Good for: Drivers looking for little-traveled country roads in remote areas
Who should skip it: Drivers who want to avoid rough pavement
Length: 197 miles, about six hours
Photo op: Shortly after turning onto U.S. 64, park at the pull-off for views of Ocoee Lake and Ocoee Dam. If you time your trip with recreational release dates at Ocoee Dam No. 2, you can watch the whitewater rafters and kayakers brave the rapids. Several parking areas also have public restrooms if you need one.
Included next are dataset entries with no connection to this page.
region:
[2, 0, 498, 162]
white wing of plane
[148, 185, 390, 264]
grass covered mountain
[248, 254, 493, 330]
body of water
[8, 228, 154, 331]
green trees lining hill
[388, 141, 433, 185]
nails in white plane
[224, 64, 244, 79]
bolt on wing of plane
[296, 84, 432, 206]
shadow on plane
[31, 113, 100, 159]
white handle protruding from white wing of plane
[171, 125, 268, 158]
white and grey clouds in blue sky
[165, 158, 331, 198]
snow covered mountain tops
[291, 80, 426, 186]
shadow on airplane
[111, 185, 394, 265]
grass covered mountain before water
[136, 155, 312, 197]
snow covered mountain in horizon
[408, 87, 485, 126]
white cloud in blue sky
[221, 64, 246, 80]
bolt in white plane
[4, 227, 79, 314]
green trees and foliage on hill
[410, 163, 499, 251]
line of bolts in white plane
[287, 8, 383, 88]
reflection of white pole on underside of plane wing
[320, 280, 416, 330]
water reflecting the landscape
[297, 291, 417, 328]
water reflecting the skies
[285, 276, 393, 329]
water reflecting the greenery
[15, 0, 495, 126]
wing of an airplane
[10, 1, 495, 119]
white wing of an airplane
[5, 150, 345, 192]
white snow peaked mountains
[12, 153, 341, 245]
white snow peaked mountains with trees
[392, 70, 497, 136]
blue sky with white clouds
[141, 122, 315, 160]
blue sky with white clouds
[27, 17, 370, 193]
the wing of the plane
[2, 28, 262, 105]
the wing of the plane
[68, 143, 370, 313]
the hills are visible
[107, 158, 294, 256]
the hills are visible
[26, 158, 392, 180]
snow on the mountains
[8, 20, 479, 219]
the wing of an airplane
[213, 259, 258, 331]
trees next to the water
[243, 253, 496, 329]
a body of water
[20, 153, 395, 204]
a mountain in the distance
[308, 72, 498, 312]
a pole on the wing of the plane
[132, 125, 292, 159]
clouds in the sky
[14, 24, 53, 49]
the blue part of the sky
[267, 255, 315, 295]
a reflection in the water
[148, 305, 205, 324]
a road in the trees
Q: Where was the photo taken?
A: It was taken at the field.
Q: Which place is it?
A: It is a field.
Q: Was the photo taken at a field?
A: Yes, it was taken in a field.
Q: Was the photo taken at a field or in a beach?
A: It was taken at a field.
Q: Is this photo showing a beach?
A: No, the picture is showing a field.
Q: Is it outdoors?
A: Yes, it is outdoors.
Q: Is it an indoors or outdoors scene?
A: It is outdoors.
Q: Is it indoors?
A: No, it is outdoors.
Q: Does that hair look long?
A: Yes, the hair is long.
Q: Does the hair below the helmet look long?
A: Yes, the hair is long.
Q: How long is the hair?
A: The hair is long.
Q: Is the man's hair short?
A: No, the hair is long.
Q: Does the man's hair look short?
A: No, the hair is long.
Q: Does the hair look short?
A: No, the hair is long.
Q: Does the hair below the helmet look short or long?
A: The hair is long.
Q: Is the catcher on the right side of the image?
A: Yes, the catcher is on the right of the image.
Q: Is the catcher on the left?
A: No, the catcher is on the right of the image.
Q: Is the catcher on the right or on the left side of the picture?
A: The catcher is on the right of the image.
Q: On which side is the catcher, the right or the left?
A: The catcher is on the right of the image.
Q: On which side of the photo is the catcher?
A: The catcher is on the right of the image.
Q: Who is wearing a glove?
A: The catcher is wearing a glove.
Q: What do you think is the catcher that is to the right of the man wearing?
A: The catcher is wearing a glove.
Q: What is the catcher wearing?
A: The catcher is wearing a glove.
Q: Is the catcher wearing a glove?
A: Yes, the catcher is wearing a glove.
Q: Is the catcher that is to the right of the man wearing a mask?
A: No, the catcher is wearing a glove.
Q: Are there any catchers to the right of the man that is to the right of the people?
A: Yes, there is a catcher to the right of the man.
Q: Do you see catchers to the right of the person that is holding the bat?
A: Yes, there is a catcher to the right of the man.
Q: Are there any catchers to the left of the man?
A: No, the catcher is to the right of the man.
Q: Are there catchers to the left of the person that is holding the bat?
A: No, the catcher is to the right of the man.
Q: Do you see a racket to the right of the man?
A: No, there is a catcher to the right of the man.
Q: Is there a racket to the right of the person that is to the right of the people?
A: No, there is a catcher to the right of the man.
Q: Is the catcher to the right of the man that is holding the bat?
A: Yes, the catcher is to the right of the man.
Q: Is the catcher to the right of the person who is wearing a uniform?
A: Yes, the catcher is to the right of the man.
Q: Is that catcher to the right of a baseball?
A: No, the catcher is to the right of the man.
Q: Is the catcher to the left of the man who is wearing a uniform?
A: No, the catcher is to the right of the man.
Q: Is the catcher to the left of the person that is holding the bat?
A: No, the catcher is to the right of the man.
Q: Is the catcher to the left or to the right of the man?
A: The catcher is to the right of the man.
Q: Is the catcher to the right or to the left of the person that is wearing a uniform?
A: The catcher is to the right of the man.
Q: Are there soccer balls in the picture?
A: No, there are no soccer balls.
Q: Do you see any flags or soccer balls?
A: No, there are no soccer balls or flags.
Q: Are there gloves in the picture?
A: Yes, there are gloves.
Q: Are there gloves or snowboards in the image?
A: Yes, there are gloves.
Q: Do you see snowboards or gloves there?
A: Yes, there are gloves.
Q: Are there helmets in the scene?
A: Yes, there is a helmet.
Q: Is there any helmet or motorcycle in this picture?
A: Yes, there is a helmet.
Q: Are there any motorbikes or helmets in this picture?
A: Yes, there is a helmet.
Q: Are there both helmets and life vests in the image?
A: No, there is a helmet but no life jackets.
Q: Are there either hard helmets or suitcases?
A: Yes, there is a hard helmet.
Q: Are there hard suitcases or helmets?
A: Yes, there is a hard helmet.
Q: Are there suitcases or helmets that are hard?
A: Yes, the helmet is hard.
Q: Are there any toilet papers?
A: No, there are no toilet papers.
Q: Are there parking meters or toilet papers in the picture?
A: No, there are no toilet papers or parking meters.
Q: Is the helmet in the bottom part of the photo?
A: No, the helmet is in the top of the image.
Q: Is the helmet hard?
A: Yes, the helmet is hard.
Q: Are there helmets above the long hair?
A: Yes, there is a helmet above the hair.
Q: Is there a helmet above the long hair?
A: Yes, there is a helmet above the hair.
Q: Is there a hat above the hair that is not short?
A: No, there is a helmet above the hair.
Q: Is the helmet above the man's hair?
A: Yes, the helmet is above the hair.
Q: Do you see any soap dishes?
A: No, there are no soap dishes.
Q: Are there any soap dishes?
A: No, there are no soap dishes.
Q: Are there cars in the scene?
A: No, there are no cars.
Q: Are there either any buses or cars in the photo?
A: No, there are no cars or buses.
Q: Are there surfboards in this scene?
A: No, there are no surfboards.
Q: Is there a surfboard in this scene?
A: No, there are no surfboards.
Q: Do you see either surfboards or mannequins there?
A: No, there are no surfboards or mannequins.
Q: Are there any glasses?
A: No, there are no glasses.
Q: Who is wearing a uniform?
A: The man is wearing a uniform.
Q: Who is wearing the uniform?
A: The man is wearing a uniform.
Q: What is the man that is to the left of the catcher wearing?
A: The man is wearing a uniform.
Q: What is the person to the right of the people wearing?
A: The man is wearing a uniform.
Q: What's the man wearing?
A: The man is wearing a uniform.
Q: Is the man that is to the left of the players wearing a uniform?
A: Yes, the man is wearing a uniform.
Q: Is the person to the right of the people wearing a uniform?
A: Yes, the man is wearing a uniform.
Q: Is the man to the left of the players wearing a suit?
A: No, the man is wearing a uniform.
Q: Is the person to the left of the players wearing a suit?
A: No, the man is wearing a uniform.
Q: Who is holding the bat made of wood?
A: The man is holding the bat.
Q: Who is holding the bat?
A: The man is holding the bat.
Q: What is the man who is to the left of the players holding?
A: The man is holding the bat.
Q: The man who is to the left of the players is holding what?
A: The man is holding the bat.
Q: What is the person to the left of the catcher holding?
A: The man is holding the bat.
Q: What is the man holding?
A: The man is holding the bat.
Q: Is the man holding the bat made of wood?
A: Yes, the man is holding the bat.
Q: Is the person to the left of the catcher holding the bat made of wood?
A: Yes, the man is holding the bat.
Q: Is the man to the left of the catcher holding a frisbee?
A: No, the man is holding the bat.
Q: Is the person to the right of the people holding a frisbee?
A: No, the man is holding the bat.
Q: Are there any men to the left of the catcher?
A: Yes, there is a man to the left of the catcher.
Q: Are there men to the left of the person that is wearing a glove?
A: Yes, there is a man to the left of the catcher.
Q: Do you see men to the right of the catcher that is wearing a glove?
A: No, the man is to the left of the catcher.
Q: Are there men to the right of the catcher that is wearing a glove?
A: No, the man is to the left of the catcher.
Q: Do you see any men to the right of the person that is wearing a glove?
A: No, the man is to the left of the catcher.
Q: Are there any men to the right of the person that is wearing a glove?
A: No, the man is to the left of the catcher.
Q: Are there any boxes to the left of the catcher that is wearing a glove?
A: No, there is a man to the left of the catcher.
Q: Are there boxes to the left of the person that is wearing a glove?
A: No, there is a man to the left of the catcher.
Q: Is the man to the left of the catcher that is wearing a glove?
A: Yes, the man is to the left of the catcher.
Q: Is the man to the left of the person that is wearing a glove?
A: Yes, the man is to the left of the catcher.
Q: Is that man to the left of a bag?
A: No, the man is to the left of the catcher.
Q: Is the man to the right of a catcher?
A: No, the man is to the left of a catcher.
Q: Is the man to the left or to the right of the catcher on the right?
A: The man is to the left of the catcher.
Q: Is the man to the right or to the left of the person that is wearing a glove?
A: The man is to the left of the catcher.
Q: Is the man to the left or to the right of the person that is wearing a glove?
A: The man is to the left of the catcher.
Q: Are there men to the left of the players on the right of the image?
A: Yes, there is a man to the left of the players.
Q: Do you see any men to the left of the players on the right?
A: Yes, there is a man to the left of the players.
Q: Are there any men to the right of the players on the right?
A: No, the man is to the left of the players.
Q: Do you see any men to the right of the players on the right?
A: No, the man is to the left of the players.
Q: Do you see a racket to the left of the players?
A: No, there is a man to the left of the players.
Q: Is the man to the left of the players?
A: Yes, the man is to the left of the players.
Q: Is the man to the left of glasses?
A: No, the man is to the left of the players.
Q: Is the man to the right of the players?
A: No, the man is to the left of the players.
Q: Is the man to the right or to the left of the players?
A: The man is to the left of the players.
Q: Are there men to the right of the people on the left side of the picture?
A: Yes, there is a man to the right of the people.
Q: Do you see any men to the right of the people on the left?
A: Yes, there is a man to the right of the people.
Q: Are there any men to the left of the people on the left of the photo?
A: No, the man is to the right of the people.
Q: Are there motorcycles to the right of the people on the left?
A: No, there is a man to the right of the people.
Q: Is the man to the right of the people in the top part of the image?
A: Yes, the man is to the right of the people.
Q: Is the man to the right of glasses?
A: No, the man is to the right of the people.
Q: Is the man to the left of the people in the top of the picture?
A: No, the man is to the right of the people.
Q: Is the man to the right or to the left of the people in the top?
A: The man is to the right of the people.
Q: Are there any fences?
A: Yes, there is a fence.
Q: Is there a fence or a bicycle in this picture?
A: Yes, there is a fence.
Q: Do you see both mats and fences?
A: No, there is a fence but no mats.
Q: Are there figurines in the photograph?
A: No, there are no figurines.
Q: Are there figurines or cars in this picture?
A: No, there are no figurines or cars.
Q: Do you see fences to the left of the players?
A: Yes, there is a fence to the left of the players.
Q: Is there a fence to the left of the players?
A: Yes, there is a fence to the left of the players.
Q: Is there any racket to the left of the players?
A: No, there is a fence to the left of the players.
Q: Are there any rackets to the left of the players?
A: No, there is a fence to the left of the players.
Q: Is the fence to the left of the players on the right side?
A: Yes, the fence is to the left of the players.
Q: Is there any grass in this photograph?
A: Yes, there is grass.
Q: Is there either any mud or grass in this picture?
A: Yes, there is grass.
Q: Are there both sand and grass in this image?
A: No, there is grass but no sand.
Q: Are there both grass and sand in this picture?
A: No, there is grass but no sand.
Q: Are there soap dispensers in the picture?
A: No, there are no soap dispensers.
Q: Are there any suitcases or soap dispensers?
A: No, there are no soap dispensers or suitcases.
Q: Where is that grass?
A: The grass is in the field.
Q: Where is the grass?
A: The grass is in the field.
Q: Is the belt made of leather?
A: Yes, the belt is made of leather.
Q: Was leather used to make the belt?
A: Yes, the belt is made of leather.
Worth a stop: Go by Benton's Smoky Mountain Country Hams, 2603 Highway 41 in Madisonville, to pick up some famous Benton's bacon, which can be found on the brunch menus of many of Chattanooga's best restaurants.
Where to eat: Donna's Old Town Cafe, 100 Collegedale St. S in Madisonville, is known for its buffets filled with home-style country cooking, including breakfast classics like sausage and biscuits, along with loads of lunch and dinner options, from chicken and fish to fried green tomatoes and pie.
Route: This long drive passes through charming little towns along the Ocoee River, with plenty of opportunities to stop and shop, eat or explore. From Hamilton Place mall, this route takes I-75 to U.S.-11 East, an old two-lane highway, toward Ocoee Lake and the Ocoee River. Next, you'll take on 33 miles of curves passing through the small communities of Ducktown, Turtletown and Tellico Plains before turning onto another highway toward the city of Englewood, past Athens and through Decatur before ending at Tennessee Riverpark.
Good for: Exploring small towns
Who should skip it: People who don't enjoy driving curvy roads
Length: 170 miles, about five hours
Photo op: Fields of the Wood, located a few minutes off of U.S. 68 and just across the North Carolina border on NC 294, is a unique 200-acre Biblical theme park with giant monuments. It was created by A.J. Tomlinson, then head of the Church of God of Prophecy, before his death in 1943, according to the church's website. You're unlikely to find a 300-foot-wide representation of the 10 Commandments stretched across a mountainside anywhere else.
Worth a stop: The Burra Burra mine, located just off U.S. 68 at 212 Burra Burra St. in Ducktown, was once the largest copper mine in the area, known as the Copper Basin. The site is now a giant sinkhole that formed when a portion of the mine collapsed, and it's also home to the Ducktown Basin Museum that focuses on the area's mining history.
Where to eat: Make a sweet stop at Dairy Barn, 1108 Congress Parkway in Athens, for a banana split or strawberry shortcake.